Many try to define the recent wave of terror attacks “not Islam.” That would demand classifying the Muslim Brotherhood, Hamas, Hezbollah, Islamic Jihad, Shabab, Boko Haram, Al Qaida, Taliban, ISIS and the Ayatollahs as “not Islam.” Almost all the terror attacks have been accompanied by shouts of “Allah Akhbar.”

One could say that there is a difference between “moderate” Islam and “extremist” Islam. That is a legitimate discussion. There are certainly different streams within Christianity and Judaism. Some would say that moderate Islam is the “real” Islam with the extremists as a perversion; others would say just the opposite, that the extremists are the “real” Islam with the moderates a watered-down version.

Radicalization

In any case, a moderate Muslim community is necessary in most situations in order for the extremist elements to take root. The pattern is normally:

  1. Moderate Islamic community, then
  2. Extremist Islamic indoctrination, then
  3. Terrorist attacks.

Terrorism must be preceded by extremist indoctrination; extremist indoctrination must be preceded by a moderate community.

Some moderate Muslims fiercely oppose Islamic radicalism. Let’s call them: Adversaries.

Some moderate Muslims openly favor Islamic radicalism: Let’s call them Advocates.

Many moderates are being used and abused by Islamic radicalism: Let’s call them Victims.
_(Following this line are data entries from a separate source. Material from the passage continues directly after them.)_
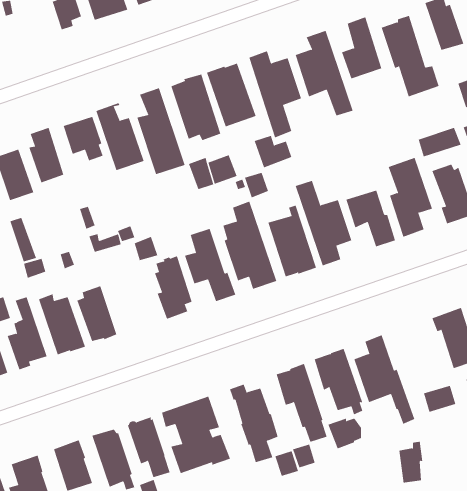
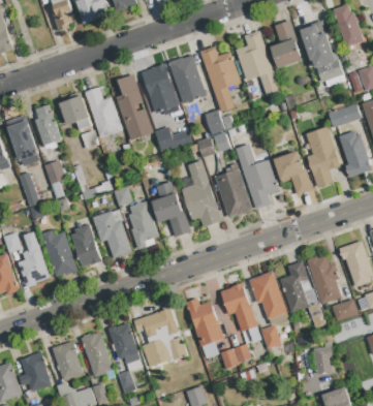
building: none -> [44,160,65,198]
building: none -> [92,210,131,258]
building: none -> [307,255,341,304]

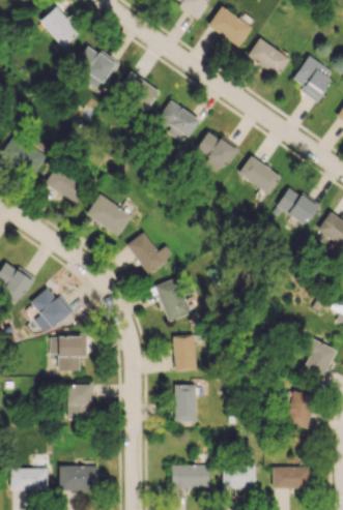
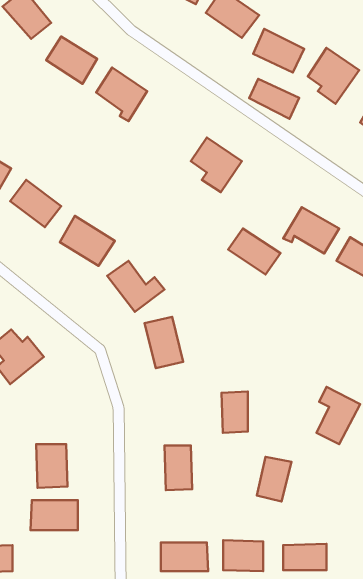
building: none -> [249,79,299,119]
building: [158,101,199,142] -> none
building: [237,156,281,194] -> [228,228,280,274]
building: [50,336,86,370] -> none
building: [173,336,195,370] -> [222,392,248,433]
building: [285,391,314,428] -> [257,457,292,502]
building: [58,466,97,490] -> [31,500,78,530]

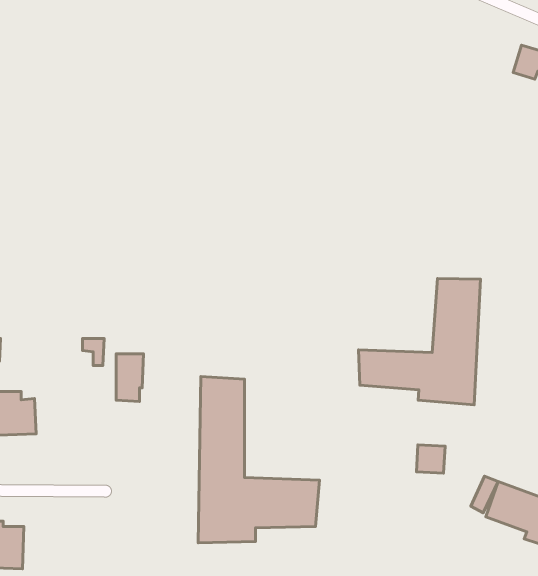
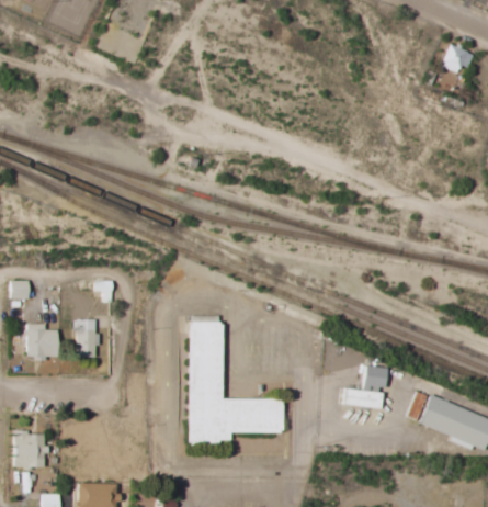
building: [358,278,480,405] -> none
building: [116,354,143,402] -> [76,319,98,358]
building: none -> [342,387,382,408]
All three types of moderates, Adversaries, Advocates and Victims, whether they mean to or not, will end up being manipulated by the radicals; unless strong educational, legal and security measures are taken.

The measures against terror must be the same for groups from any background. There are a few small Jewish groups in Israel that advocate terror activity; they must be and are treated as illegal by the Israeli government. Any group advocating terror is criminal. However, were we to count all the terrorist activity from Buddhist, Hindu, Christian or Jewish groups in the last ten years, I doubt we would arrive at 1% of what is perpetrated by Islamic extremists.

The Issue

Some have said that the problem with the terror attacks is the lack of gun control. Gun control may be a factor, but if that were the root of the problem, then Twin Towers attack would have been a problem of pilot licensing; and the current wave of knife attacks and beheadings would be a problem of kitchen utensils.

The recent video clip, showing the young girls trying to become Shaheed-martyrs, highlights the dilemma for security forces. The policy is simple: an attacker should be killed only when representing a threat to other lives. The application of that rule can be complicated.

In Israel we have terrorist attacks every single day. Last week there was an attack 100 meters from our grandchildren’s kindergarten; then within one hour at the highway junction leading to one of our children’s home. The young girls in the video had just moments before stabbed an innocent Arab man in the neck. One of the two was killed and the other only injured before being taken into custody.

Martyrdom

Many videos show seemingly normal people, including women and teenagers, pulling out knives suddenly and stabbing security guards without any immediate provocation. The point of the video about the young girls was that they had only one goal: to become martyrs. In another incident recently, a terrorist killed 3 people and then was captured alive. He wept because he had failed to cause himself to be killed as a martyr. There was no remorse for murder; just remorse that he didn’t achieve Jihad paradise.

A common theme behind all Jihad and terror activity is the hatred of Israel. It may well be that the California attack was prompted by the arguments of a Christian “Messianic Jew” who defended both his faith in Yeshua (Jesus) as Messiah and his support of the nation of Israel. He was the real martyr.